More from Community Care

One Response to Protecting disabled children: What the latest research tells us

  1. Planet Autism August 19, 2015 at 1:39 pm #

    But likewise, there is a certain amount of scaremongering and “flavour of the moment” attitude that leads to innocent families being wrongly accused of abusing their children.

    Lack of training of social workers in disabilities, leads to assumptions, for instance lack of eye contact or appearing ‘withdrawn’ is equally a trait of autism or potentially something indicative of abuse.

    Until social workers have correct and sufficient disability training, learn to work respectfully with families and stop the automatic blame culture, innocent families will continue to be torn apart.
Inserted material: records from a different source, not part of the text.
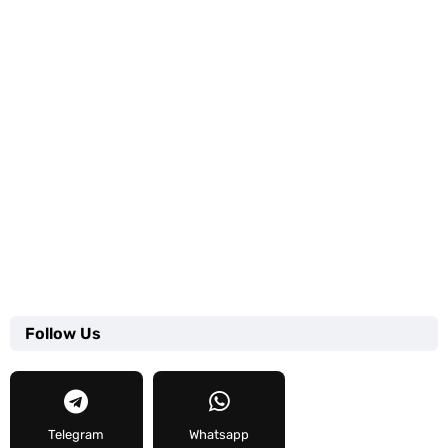
Follow Us
Telegram
Whatsapp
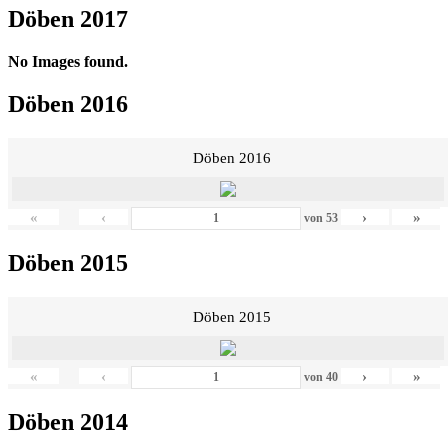
Döben 2017
No Images found.
Döben 2016
Döben 2016
«
‹
›
»
von
53
Döben 2015
Döben 2015
«
‹
›
»
von
40
Döben 2014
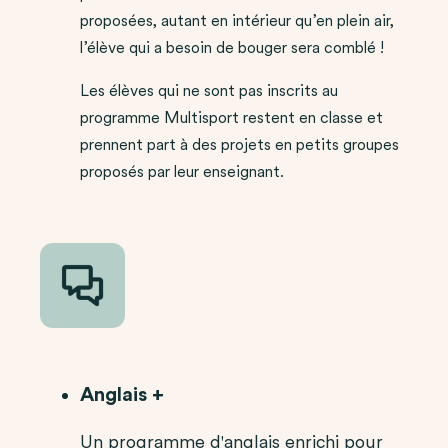
proposées, autant en intérieur qu’en plein air,
l’élève qui a besoin de bouger sera comblé !
Les élèves qui ne sont pas inscrits au
programme Multisport restent en classe et
prennent part à des projets en petits groupes
proposés par leur enseignant.
Anglais +
Un programme d'anglais enrichi pour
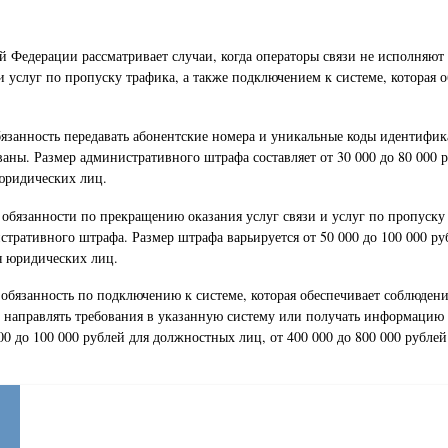
 Федерации рассматривает случаи, когда операторы связи не исполняют 
 услуг по пропуску трафика, а также подключением к системе, которая 
обязанность передавать абонентские номера и уникальные коды идентифи
аны. Размер административного штрафа составляет от 30 000 до 80 000 р
 юридических лиц.
и обязанности по прекращению оказания услуг связи и услуг по пропуску
стративного штрафа. Размер штрафа варьируется от 50 000 до 100 000 ру
я юридических лиц.
ет обязанность по подключению к системе, которая обеспечивает соблюден
 направлять требования в указанную систему или получать информацию из
00 до 100 000 рублей для должностных лиц, от 400 000 до 800 000 рубле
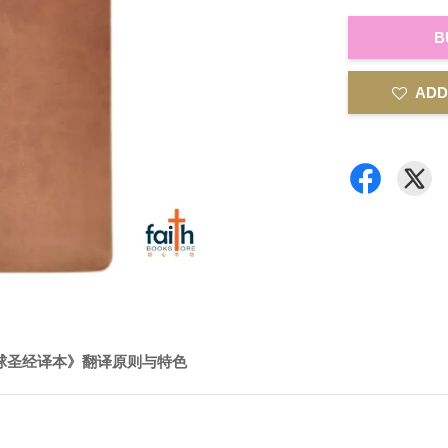
B
ADD
球圣经译本》翻译原则与特色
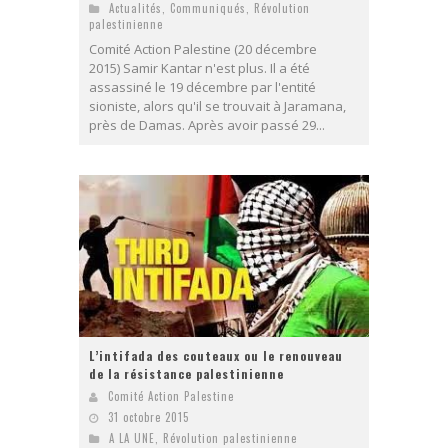
Actualités
,
Communiqués
,
Révolution
palestinienne
Comité Action Palestine (20 décembre
2015) Samir Kantar n'est plus. Il a été
assassiné le 19 décembre par l'entité
sioniste, alors qu'il se trouvait à Jaramana,
près de Damas. Après avoir passé 29...
L’intifada des couteaux ou le renouveau
de la résistance palestinienne
Comité Action Palestine
31 octobre 2015
A LA UNE
,
Révolution palestinienne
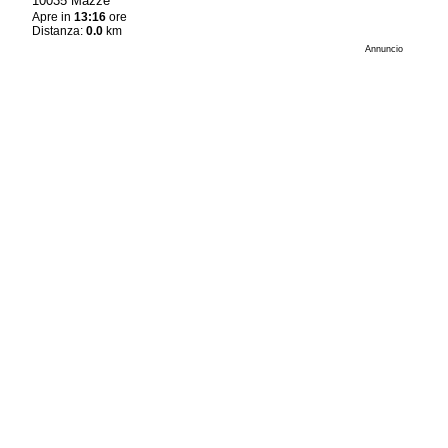
10035 Mazzé
Apre in
13:16
ore
Distanza:
0.0
km
Annuncio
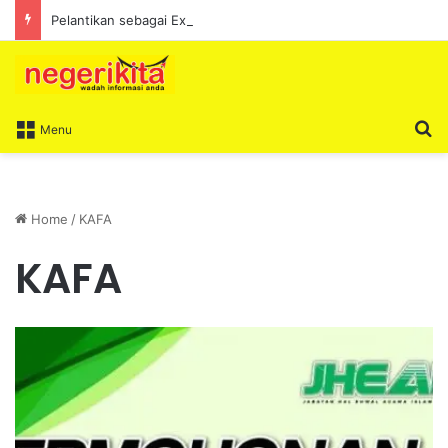
Pelantikan sebagai Exco satu amanah besar – Siow Kong Choon
S
Menu
Home
/
KAFA
KAFA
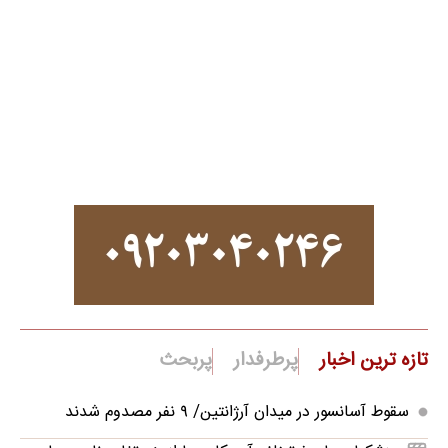
تازه ترین اخبار
پرطرفدار
پربحث
سقوط آسانسور در میدان آرژانتین/ ۹ نفر مصدوم شدند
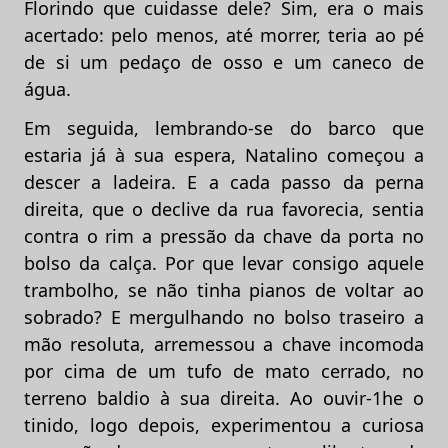
Florindo que cuidasse dele? Sim, era o mais
acertado: pelo menos, até morrer, teria ao pé
de si um pedaço de osso e um caneco de
água.
Em seguida, lembrando-se do barco que
estaria já à sua espera, Natalino começou a
descer a ladeira. E a cada passo da perna
direita, que o declive da rua favorecia, sentia
contra o rim a pressão da chave da porta no
bolso da calça. Por que levar consigo aquele
trambolho, se não tinha pianos de voltar ao
sobrado? E mergulhando no bolso traseiro a
mão resoluta, arremessou a chave incomoda
por cima de um tufo de mato cerrado, no
terreno baldio à sua direita. Ao ouvir-1he o
tinido, logo depois, experimentou a curiosa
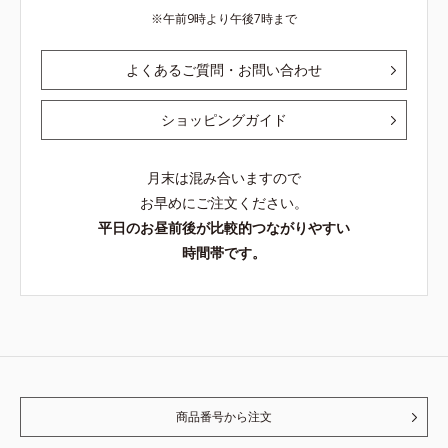
午前9時より午後7時まで
よくあるご質問・お問い合わせ
ショッピングガイド
月末は混み合いますので
お早めにご注文ください。
平日のお昼前後が比較的つながりやすい
時間帯です。
商品番号から注文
That is horrendous.

    This study, though old, is something that is still happening:

    http://www.ncbi.nlm.nih.gov/pmc/articles/PMC1793147/pdf/archdisch00649-0033.pdf

    And this article shows how things can get railroaded down the wrong track:

    http://www.theoneclickgroup.co.uk/documents/ME-CFS_pol/Consensus%20Report%20-%20Family%20Law%20Reform.pdf

    It is absolutely not OK for innocent families to be caught in the child protection net, under any circumstances. “Collateral damage” with peoples’ lives, wellbeing and future is not OK and never will be.